## EXERCISE DESCRIPTION
Please copy the text of the rows below word for word, including each answer, and leave the pictures out.

####

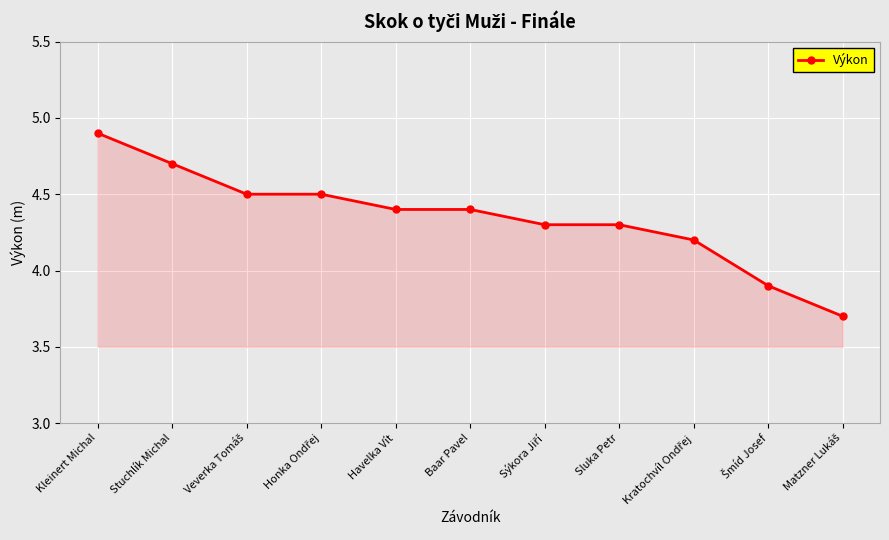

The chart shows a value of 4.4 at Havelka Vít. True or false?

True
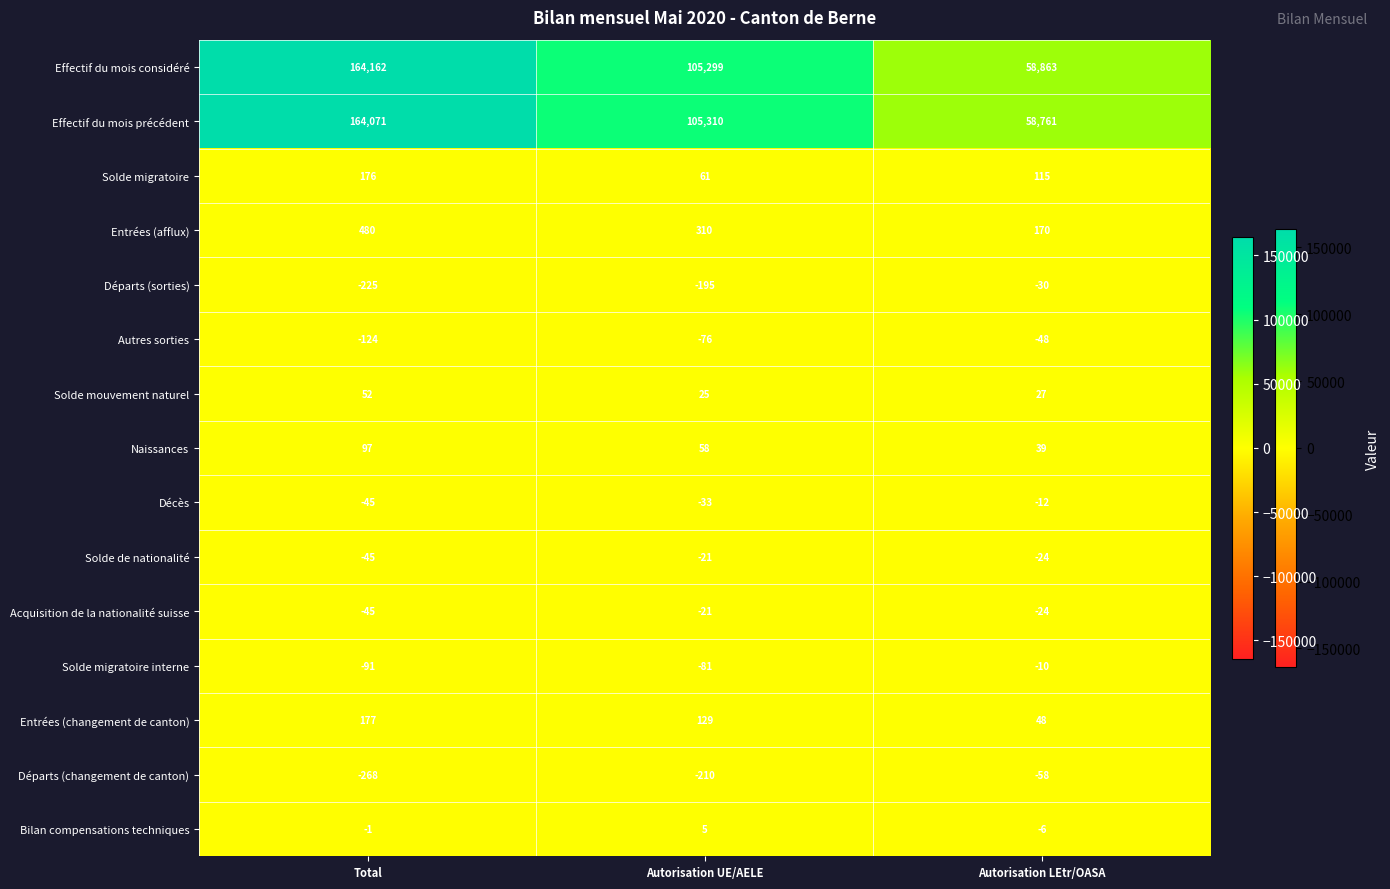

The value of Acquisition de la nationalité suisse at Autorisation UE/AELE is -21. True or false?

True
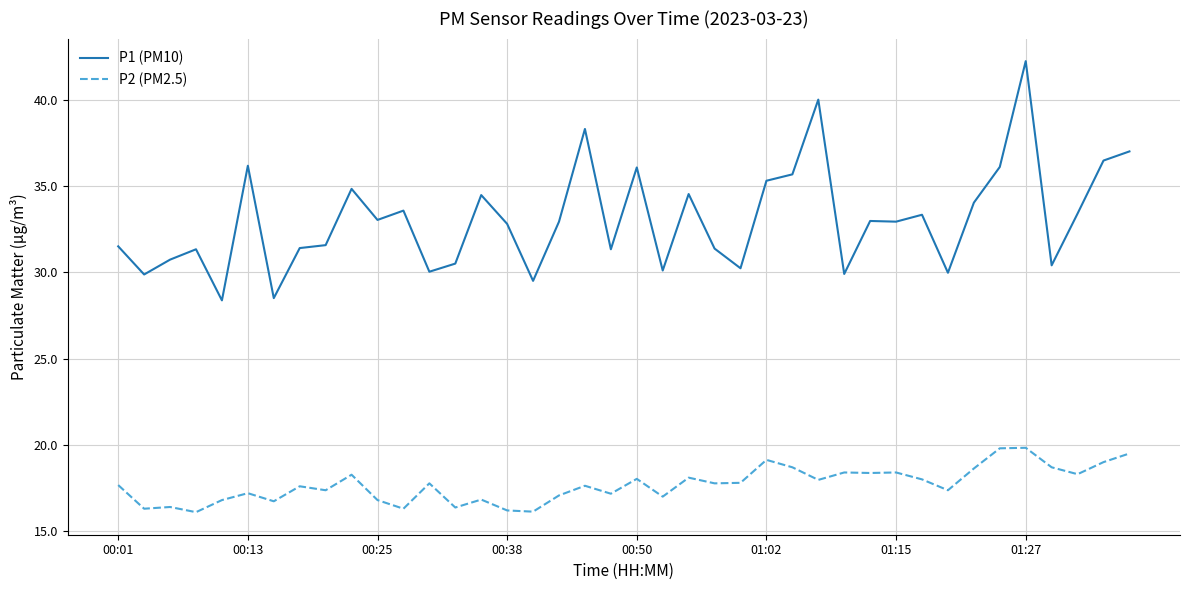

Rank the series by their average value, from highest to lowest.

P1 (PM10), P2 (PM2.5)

####

## EXERCISE SOLUTION
The chart shows a value of 4.4 at Havelka Vít. True or false?

True

The value of Acquisition de la nationalité suisse at Autorisation UE/AELE is -21. True or false?

True

Rank the series by their average value, from highest to lowest.

P1 (PM10), P2 (PM2.5)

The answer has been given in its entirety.